I moved to a new city to take the position. Not long after I arrived, people started taking me aside and telling me things about my boss and some of his cronies. And I myself started noticing some pretty intense deception in how my boss moved. Slowly but surely, I got the picture – he was engaged in multiple layers of some pretty serious deception and corruption.
He was a master at political games. I was about as far from that as anyone could get. Inevitably, we clashed. I refused to resign or to lie. I had a lot of support from people on and off campus, but his ties to the highest levels of the institution's administration won out in the end. After a drawn-out battle, he succeeded in firing me. To his chagrin, I did not go away. I remained at the institution as a teacher for some time.
During my remaining stay, I continued to tell the truth of my experiences to colleagues, administrators and community members whenever anyone asked. I didn't make a fuss about it – I just didn't hide anything about what had happened.
Within several years after I left, I learned that he – a tenured faculty member who had been there for a long time – had left the institution to take a position in another state that was clearly several steps down from where he had been. And since then, I've heard that he has changed jobs again and moved another few steps down in the career hierarchy.
Case 3: A job at a self-described “nonprofit organization.” I had contacted them seeking project work, but the head honcho offered me a near-full-time position. I accepted, but with the caveat that it was just a trial run and we'd each be assessing whether it was a fit or not as things unfolded.
I had had a conversation with a friend of mine before I started the job. She told me that from what she could tell, the organization was structurally deceptive – that it operated like a for-profit family business, but was set up and registered as a nonprofit. After telling me this, my friend grew concerned that she was being too negative. She begged me not to allow her perspective to influence my view of the organization or my experiences inside of it. I told her not to worry. I told her that deception, if it exists, always shows itself to me eventually, and whatever would be revealed would emerge for me as direct information. I told her that nothing she said could cause that to happen or stop it from happening.
Sure enough, the organization was rife with deception. It was in fact a family business run under the auspices of a non-profit. It was also tied into an entire industry of “community-based” deception and mild corruption in which corporate and government entities move money around in order to look good.
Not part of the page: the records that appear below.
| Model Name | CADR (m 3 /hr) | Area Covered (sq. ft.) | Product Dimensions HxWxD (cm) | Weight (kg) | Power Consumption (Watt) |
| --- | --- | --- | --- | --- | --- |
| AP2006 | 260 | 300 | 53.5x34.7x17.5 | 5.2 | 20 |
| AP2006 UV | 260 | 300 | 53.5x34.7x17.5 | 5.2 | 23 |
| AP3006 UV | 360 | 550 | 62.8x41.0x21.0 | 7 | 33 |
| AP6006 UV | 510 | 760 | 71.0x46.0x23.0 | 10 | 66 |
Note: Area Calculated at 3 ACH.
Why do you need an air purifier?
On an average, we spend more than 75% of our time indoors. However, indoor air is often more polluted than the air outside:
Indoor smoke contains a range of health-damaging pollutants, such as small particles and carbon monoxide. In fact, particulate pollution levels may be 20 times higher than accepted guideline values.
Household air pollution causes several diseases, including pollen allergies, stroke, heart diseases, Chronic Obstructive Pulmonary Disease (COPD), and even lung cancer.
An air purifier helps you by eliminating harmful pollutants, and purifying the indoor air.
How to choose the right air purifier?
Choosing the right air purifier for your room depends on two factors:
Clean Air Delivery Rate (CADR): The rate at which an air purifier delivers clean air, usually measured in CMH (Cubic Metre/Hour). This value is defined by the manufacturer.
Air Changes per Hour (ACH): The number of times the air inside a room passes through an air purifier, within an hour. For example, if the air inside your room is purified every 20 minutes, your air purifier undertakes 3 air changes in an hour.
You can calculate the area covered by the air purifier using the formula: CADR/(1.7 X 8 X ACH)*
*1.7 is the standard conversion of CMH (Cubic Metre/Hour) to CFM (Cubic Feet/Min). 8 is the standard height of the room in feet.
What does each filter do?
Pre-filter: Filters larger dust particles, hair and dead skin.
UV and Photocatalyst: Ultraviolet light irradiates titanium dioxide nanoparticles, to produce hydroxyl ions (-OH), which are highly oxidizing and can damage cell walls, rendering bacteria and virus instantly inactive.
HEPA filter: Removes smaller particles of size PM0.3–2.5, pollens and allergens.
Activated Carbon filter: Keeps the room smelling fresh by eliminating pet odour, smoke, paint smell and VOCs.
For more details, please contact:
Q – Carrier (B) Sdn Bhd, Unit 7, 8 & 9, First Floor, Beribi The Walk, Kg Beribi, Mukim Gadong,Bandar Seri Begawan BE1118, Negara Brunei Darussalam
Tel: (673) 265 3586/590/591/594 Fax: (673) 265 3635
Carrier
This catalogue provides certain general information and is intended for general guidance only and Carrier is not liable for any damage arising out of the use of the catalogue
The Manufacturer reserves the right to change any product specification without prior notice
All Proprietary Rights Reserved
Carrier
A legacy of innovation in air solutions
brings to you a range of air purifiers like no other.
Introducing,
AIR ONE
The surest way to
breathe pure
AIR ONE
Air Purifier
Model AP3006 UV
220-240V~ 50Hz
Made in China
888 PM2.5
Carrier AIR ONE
I experienced the place as a toxic fog and I could see that some others did as well. I stayed about a month past my tolerance. I finally could not bear it anymore and gave notice. I told some truth to various people in the process, but did so in a way that allowed me to leave on quite friendly terms. Before I left, noticed signs that things were not going well financially with the organization. I could be wrong, but I suspect that several decades after its founding, the organization is likely to fall apart within a couple of years.
These are just a few cases from my experiences I've selected to write about. There are others.
The question in front of me now, as I write, is whether I can discard whatever it is in me that sees myself as damaged goods because I have not been the model employee.
I suspect that there might be great strength available to me in accepting that this is just how I move – that is, accepting that this is inevitable and doing so from the start of any work I begin from here on out.
I suspect that a choice to completely align my perception with the part of me that loves this in myself would be amazingly powerful. I suspect that there are things possible from such a space that I can only glimpse in bare, small, random flashes right now.
I don't know the answer yet - but I do for sure know the question: Can I accept the inevitable?